Wladylaw Szpilman, El pianista del gueto de Varsovia



Fieles a su sistema de ejercer la presión por etapas graduales, promulgaron nuevos decretos represivos en enero y febrero de 1940. En el primero se proclamaba que los judíos teníamos que trabajar dos años en campos de concentración, donde recibiríamos “la formación social adecuado” que nos redimiera de ser “parásitos en el organismo sano de los pueblos arios”. El Consejo [Consejo Judío, gobierno formado por judíos que administraban el gueto] decidió actuar de modo que se salvaran la mayoría de intelectuales. Pagando mil zlotys por cabeza el Consejo enviaba a un miembro de las clases trabajadoras judías como sustituto de la persona supuestamente registrada. Claro que no todo el dinero iba a los bolsillos de los pobres sustitutos: los funcionarios del Consejo tenían que vivir bien, con vodka y alguna que otra exquisitez.
Wladylaw Szpilman, El pianista del gueto de Varsovia


 
            Hannah Arendt cuenta en Eichmann en Jerusalén que hay dos hechos realmente vergonzosos en la historia del holocausto nazi. La prácticamente absoluta falta de rebeliones en los guetos y la colaboración necesaria y exhaustiva de muchos judíos en el exterminio de su propio pueblo. Arendt recurre a cierta concepción poco halagüeña de la naturaleza humana, según parece más propensa a salvar el propio trasero que al sacrificio heroico por su etnia. Sin embargo, sin mucho ánimo de enmendarle la plana a la amante judía del ínclito filósofo que celebró la llegada al poder de los nazis como la salvación de Alemania y la humanidad, quizá se deba a que por encima de las razas, etnias, clases o pueblos está el beneficio individual, es decir, el capitalismo. Dicho con Brecht, quizá lo mejor sería construir una sociedad en la que no fuese necesario el heroísmo, en el que la solidaridad y la cooperación obtuviesen premio.

            El pianista del gueto de Varsovia es el texto, de los que he alcanzado a leer, que mejor retrata esa colaboración necesaria con el III Reich de especuladores (no con la prima de riesgo o el petróleo, sino con la comida y otros elementos básicos para la vida), judíos enriquecidos o ricos, traficantes de oro y arte, el gobierno judío (Consejo Judío) y la policía judía que, como los kapos de los campos de concentración, eran aún más violentos y salvajes que la propia SS. También es el texto en el que se ve con más claridad la esperanza en una ayuda exterior.

            Al mismo tiempo, el texto permite comprobar que esa explotación que aborrece de toda la música que no sea el tintineo de las monedas de oro no se basa en cuestiones raciales, sino en cuestiones de plusvalías y explotación.
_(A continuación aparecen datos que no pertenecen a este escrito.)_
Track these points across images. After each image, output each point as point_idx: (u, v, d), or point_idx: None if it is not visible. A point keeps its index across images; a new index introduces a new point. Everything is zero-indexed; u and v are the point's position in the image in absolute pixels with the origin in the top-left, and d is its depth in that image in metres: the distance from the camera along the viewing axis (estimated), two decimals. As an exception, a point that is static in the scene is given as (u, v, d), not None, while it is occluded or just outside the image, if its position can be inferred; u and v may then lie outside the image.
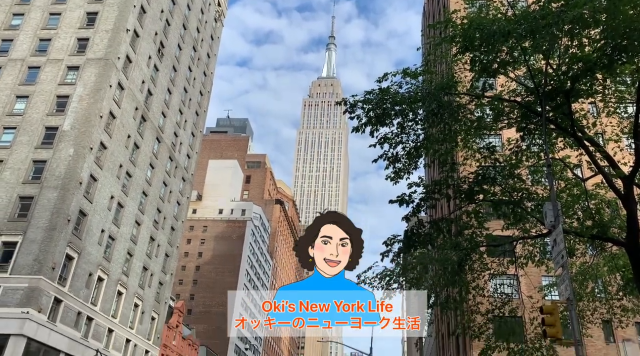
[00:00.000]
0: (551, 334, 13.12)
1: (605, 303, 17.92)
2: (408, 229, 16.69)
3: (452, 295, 17.86)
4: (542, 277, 28.55)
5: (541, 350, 17.13)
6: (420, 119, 14.92)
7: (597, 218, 15.45)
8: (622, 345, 34.17)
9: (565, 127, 14.44)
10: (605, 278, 17.85)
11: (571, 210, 16.02)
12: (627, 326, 19.06)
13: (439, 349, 52.35)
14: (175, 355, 58.32)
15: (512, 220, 16.37)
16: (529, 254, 17.70)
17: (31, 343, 33.01)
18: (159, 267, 52.73)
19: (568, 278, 12.88)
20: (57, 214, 35.95)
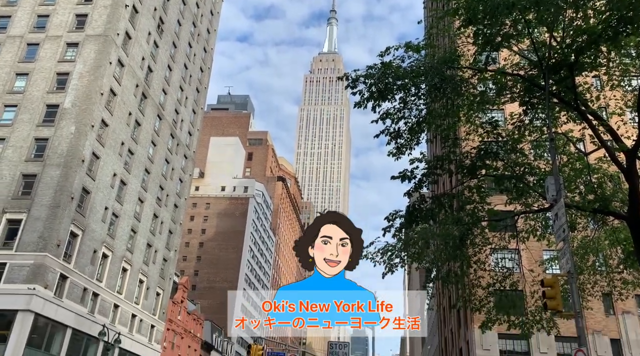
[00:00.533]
0: (552, 306, 13.28)
1: (606, 276, 18.08)
2: (410, 205, 16.75)
3: (454, 269, 18.02)
4: (543, 251, 28.75)
5: (541, 322, 17.36)
6: (422, 94, 14.83)
7: (599, 192, 15.48)
8: (622, 317, 34.58)
9: (569, 100, 14.35)
10: (606, 252, 17.97)
11: (573, 184, 16.03)
12: (627, 298, 19.27)
13: (440, 322, 53.07)
14: (181, 330, 59.25)
15: (514, 195, 16.41)
16: (531, 228, 17.79)
17: (39, 318, 33.55)
18: (163, 244, 53.19)
19: (569, 251, 12.97)
20: (60, 192, 36.13)
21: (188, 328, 61.52)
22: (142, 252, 48.17)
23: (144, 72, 48.20)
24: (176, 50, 55.73)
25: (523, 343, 33.71)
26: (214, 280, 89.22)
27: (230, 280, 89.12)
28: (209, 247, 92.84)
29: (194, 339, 63.43)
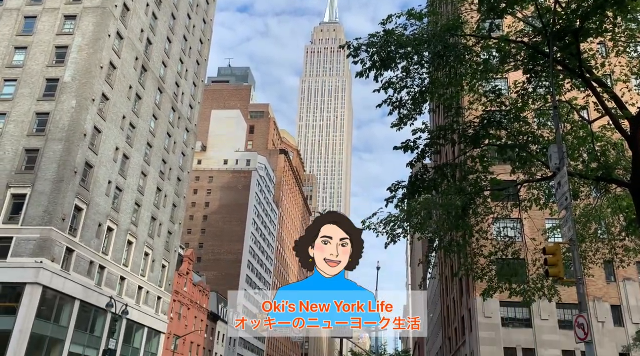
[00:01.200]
0: (553, 274, 13.40)
1: (608, 244, 18.18)
2: (412, 175, 16.75)
3: (456, 239, 18.11)
4: (545, 220, 28.87)
5: (542, 290, 17.52)
6: (425, 62, 14.65)
7: (602, 160, 15.43)
8: (623, 284, 34.98)
9: (573, 67, 14.17)
10: (608, 220, 18.01)
11: (576, 152, 15.97)
12: (628, 265, 19.40)
13: (442, 291, 53.75)
14: (187, 301, 60.20)
15: (517, 164, 16.37)
16: (533, 197, 17.82)
17: (47, 290, 34.10)
18: (167, 217, 53.56)
19: (571, 219, 13.03)
20: (63, 166, 36.22)
21: (194, 299, 62.50)
22: (146, 225, 48.57)
23: (143, 45, 47.68)
24: (175, 21, 54.99)
25: (524, 311, 34.22)
26: (218, 252, 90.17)
27: (234, 252, 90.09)
28: (213, 219, 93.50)
29: (200, 309, 64.52)
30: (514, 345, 34.14)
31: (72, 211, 36.84)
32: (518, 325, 34.86)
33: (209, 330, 68.37)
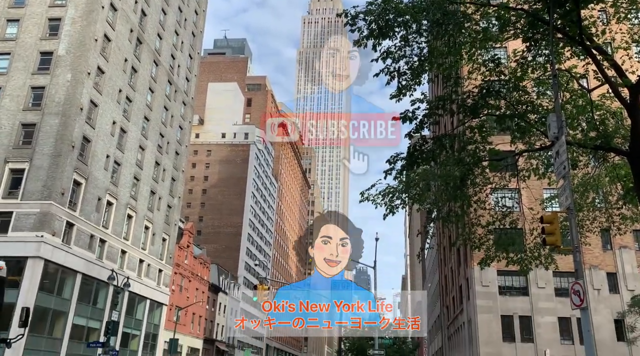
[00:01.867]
0: (550, 242, 13.53)
1: (605, 212, 18.30)
2: (411, 146, 16.72)
3: (454, 209, 18.20)
4: (543, 190, 29.00)
5: (540, 258, 17.71)
6: (424, 30, 14.46)
7: (601, 129, 15.40)
8: (619, 252, 35.38)
9: (573, 35, 14.00)
10: (606, 189, 18.10)
11: (575, 121, 15.93)
12: (624, 234, 19.57)
13: (440, 261, 54.36)
14: (188, 273, 60.85)
15: (516, 134, 16.34)
16: (532, 167, 17.85)
17: (49, 264, 34.43)
18: (166, 191, 53.67)
19: (569, 188, 13.08)
20: (60, 140, 36.10)
21: (195, 272, 63.16)
22: (146, 199, 48.71)
23: (138, 16, 46.93)
24: (169, -8, 54.00)
25: (521, 279, 34.71)
26: (218, 225, 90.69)
27: (234, 226, 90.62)
28: (212, 193, 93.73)
29: (201, 282, 65.28)
30: (510, 313, 34.74)
31: (71, 185, 36.89)
32: (515, 293, 35.39)
33: (211, 302, 69.32)
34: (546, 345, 33.34)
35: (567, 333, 34.03)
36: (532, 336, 34.20)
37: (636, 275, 32.94)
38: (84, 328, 39.10)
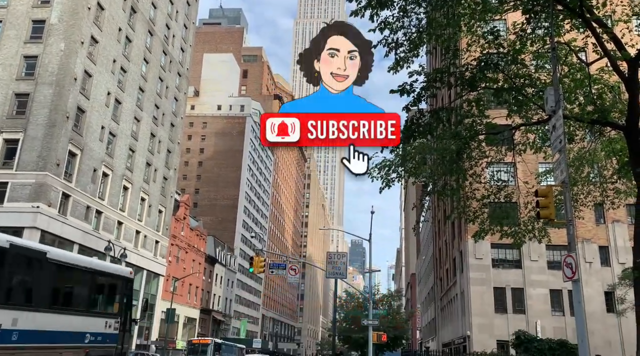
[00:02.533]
0: (544, 215, 13.64)
1: (599, 187, 18.43)
2: (408, 119, 16.67)
3: (449, 183, 18.27)
4: (538, 164, 29.09)
5: (533, 232, 17.90)
6: (422, 0, 14.24)
7: (599, 104, 15.39)
8: (612, 226, 35.78)
9: (574, 7, 13.84)
10: (601, 163, 18.19)
11: (573, 95, 15.89)
12: (618, 207, 19.76)
13: (434, 234, 54.86)
14: (185, 245, 61.27)
15: (513, 108, 16.30)
16: (528, 141, 17.88)
17: (45, 235, 34.55)
18: (162, 163, 53.58)
19: (564, 162, 13.12)
20: (55, 111, 35.79)
21: (192, 243, 63.59)
22: (141, 171, 48.64)
23: (131, -16, 45.98)
24: (163, -41, 52.79)
25: (514, 252, 35.13)
26: (214, 198, 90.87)
27: (230, 198, 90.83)
28: (208, 165, 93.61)
29: (198, 253, 65.79)
30: (503, 285, 35.28)
31: (66, 156, 36.75)
32: (508, 266, 35.87)
33: (207, 273, 70.01)
34: (537, 316, 33.97)
35: (558, 305, 34.66)
36: (524, 308, 34.82)
37: (628, 249, 33.34)
38: (82, 298, 39.48)
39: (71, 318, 12.02)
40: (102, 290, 13.68)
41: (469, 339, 34.43)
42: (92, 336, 12.46)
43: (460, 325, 38.22)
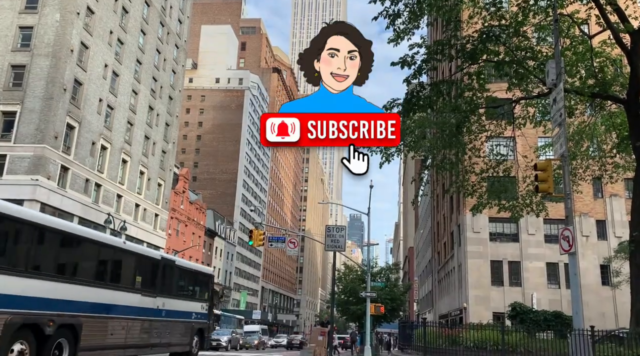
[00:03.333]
0: (543, 189, 13.70)
1: (598, 161, 18.47)
2: (408, 92, 16.57)
3: (449, 157, 18.29)
4: (538, 138, 29.07)
5: (531, 206, 18.01)
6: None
7: (600, 77, 15.30)
8: (609, 200, 35.99)
9: (578, -22, 13.64)
10: (600, 137, 18.19)
11: (574, 68, 15.79)
12: (616, 182, 19.85)
13: (433, 208, 55.13)
14: (184, 218, 61.57)
15: (514, 81, 16.21)
16: (528, 115, 17.83)
17: (45, 207, 34.63)
18: (161, 136, 53.39)
19: (564, 135, 13.11)
20: (52, 83, 35.48)
21: (191, 217, 63.89)
22: (140, 144, 48.52)
23: (127, -47, 45.01)
24: None
25: (512, 226, 35.40)
26: (213, 171, 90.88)
27: (229, 172, 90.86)
28: (207, 139, 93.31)
29: (198, 227, 66.17)
30: (500, 258, 35.67)
31: (64, 129, 36.59)
32: (505, 239, 36.20)
33: (207, 246, 70.55)
34: (533, 288, 34.45)
35: (554, 278, 35.11)
36: (520, 281, 35.28)
37: (625, 223, 33.59)
38: (83, 270, 39.88)
39: (187, 302, 17.58)
40: (200, 284, 19.03)
41: (466, 311, 34.97)
42: (196, 314, 18.08)
43: (457, 297, 38.76)
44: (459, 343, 12.07)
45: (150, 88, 50.54)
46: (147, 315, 14.79)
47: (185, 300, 17.53)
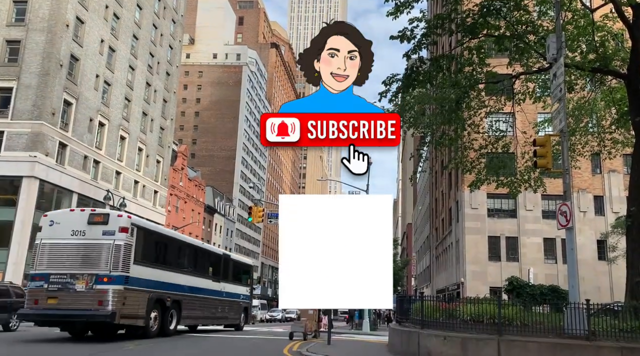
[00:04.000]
0: (541, 165, 13.73)
1: (597, 137, 18.43)
2: (408, 68, 16.44)
3: (448, 133, 18.24)
4: (537, 114, 28.98)
5: (529, 181, 18.04)
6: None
7: (601, 51, 15.16)
8: (607, 176, 36.11)
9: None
10: (600, 113, 18.11)
11: (575, 43, 15.63)
12: (614, 157, 19.85)
13: (431, 184, 55.30)
14: (183, 195, 61.71)
15: (514, 55, 16.07)
16: (528, 90, 17.73)
17: (44, 184, 34.72)
18: (159, 112, 53.13)
19: (564, 110, 13.08)
20: (48, 58, 35.12)
21: (190, 194, 64.04)
22: (138, 121, 48.31)
23: None
24: None
25: (510, 202, 35.56)
26: (212, 148, 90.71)
27: (228, 149, 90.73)
28: (205, 116, 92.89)
29: (197, 203, 66.38)
30: (498, 234, 35.94)
31: (61, 105, 36.38)
32: (503, 215, 36.41)
33: (207, 223, 70.90)
34: (530, 263, 34.80)
35: (551, 253, 35.45)
36: (517, 256, 35.62)
37: (622, 198, 33.75)
38: (83, 246, 40.16)
39: (237, 286, 22.95)
40: (246, 273, 24.73)
41: (463, 285, 35.39)
42: (242, 296, 23.60)
43: (455, 273, 39.18)
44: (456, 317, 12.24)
45: (147, 64, 50.09)
46: (216, 296, 20.17)
47: (237, 284, 22.92)
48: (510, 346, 11.09)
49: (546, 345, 10.84)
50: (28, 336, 15.23)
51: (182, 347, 13.77)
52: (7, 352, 11.40)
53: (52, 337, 15.00)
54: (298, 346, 14.81)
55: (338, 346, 15.41)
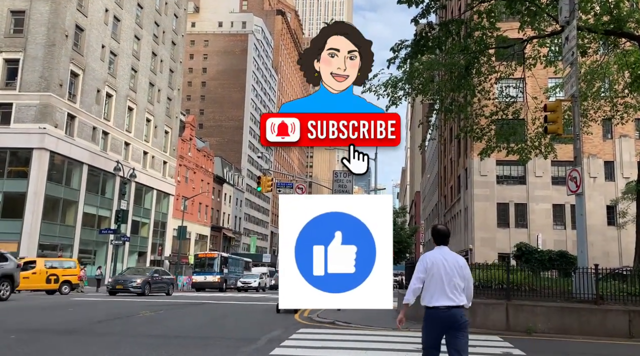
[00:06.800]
0: (552, 130, 13.61)
1: (610, 101, 18.17)
2: (417, 33, 16.15)
3: (457, 100, 18.04)
4: (548, 79, 28.54)
5: (540, 148, 17.90)
6: None
7: (615, 13, 14.78)
8: (619, 141, 35.71)
9: None
10: (613, 77, 17.81)
11: (589, 4, 15.24)
12: (626, 122, 19.61)
13: (440, 152, 55.08)
14: (192, 165, 62.00)
15: (525, 19, 15.72)
16: (539, 54, 17.42)
17: (55, 155, 35.00)
18: (165, 83, 52.90)
19: (575, 75, 12.88)
20: (53, 29, 34.87)
21: (199, 164, 64.30)
22: (145, 91, 48.18)
23: None
24: None
25: (519, 169, 35.40)
26: (219, 119, 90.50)
27: (235, 119, 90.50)
28: (212, 86, 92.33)
29: (206, 173, 66.72)
30: (507, 201, 35.92)
31: (68, 77, 36.31)
32: (512, 182, 36.31)
33: (216, 192, 71.40)
34: (539, 230, 34.86)
35: (560, 219, 35.44)
36: (526, 222, 35.66)
37: (633, 163, 33.47)
38: (95, 217, 40.73)
39: None
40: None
41: (471, 252, 35.62)
42: None
43: (463, 239, 39.39)
44: (465, 282, 12.43)
45: (152, 33, 49.62)
46: None
47: None
48: (518, 310, 11.24)
49: (554, 308, 10.97)
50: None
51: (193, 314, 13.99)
52: None
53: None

En el texto se diferencian cuatro tipos de personajes: los nazis creyentes, brutales y sin más voz que la de sus actos indiscriminados de violencia; los judíos explotadores; los judíos explotados; y los arios que se solidarizan con Szpilman, desde un militante socialista, que morirá fusilado, a un militar nazi que alimenta al protagonista los últimos días de la guerra para morir en una cárcel soviética. Pero hay dos motivaciones, salvo la violencia antisemita que queda injustificada (acertadamente): la solidaridad humana o el beneficio económico. Y ambas siquiera se excluyen. Por ejemplo, en la resistencia polaca se encuentra Szalas. Szalas, que esconde a Szpilman, pide dinero en Varsovia en su nombre, pero lo utiliza para enriquecerse dejando que el protagonista casi muera de hambre. En cierto momento, después de haberlo dejado abandonado dos semanas afirma “¿Sigues vivo? Eh”.

            Es esta solidaridad la que revierte el curso de las argumentaciones que he citado al principio de Hannah Arendt; porque en Varsovia el gueto se levantó en el 43 contra la ocupación y porque la resistencia “aria” polaca apoyó con armas y hombres este levantamiento judío. Hechos que Szpilman narra con la misma fría meticulosidad que la atrocidad nazi.

            Szpilman, frente a otros supervivientes que narran cómo le fueron hurtando la humanidad hasta convertirlos en bestias (títulos significativos son Si esto es un hombre o La especie humana), conserva en todo momento su dignidad. Incluso un cariz heroico que me repele. Heroísmo mucho más patente en la versión cinematográfica de Polanski, particularmente en que en el texto la familia vive casi exclusivamente de los ingresos de los hermanos y en la versión de Polanski, todos viven de él. Szpilman, aún de forma contradictoria –devastadoras son las escenas, en la película, en las que él camina por la calle tratando de no pisar cadáveres-, atraviesa el holocausto sin más desdoro que cuando un policía judío lo extrae del camino al matadero, mientras que toda su familia es enviada a Treblinka.

            Dos documentos lo acompañan pero para mí tienen poco interés. Los fragmentos del diario del capitán nazi Hosenfeld (el militar que salvó a Szpilman en los últimos días de la guerra) donde atisba el inconmensurable crimen del nazismo; y el epílogo de Wolf Biermann, quien afirma que, por el mero hecho de que los carceleros soviéticos del capitán alemán no creyeran en la palabra de él, sin ninguna prueba, ya son peores que los nazis.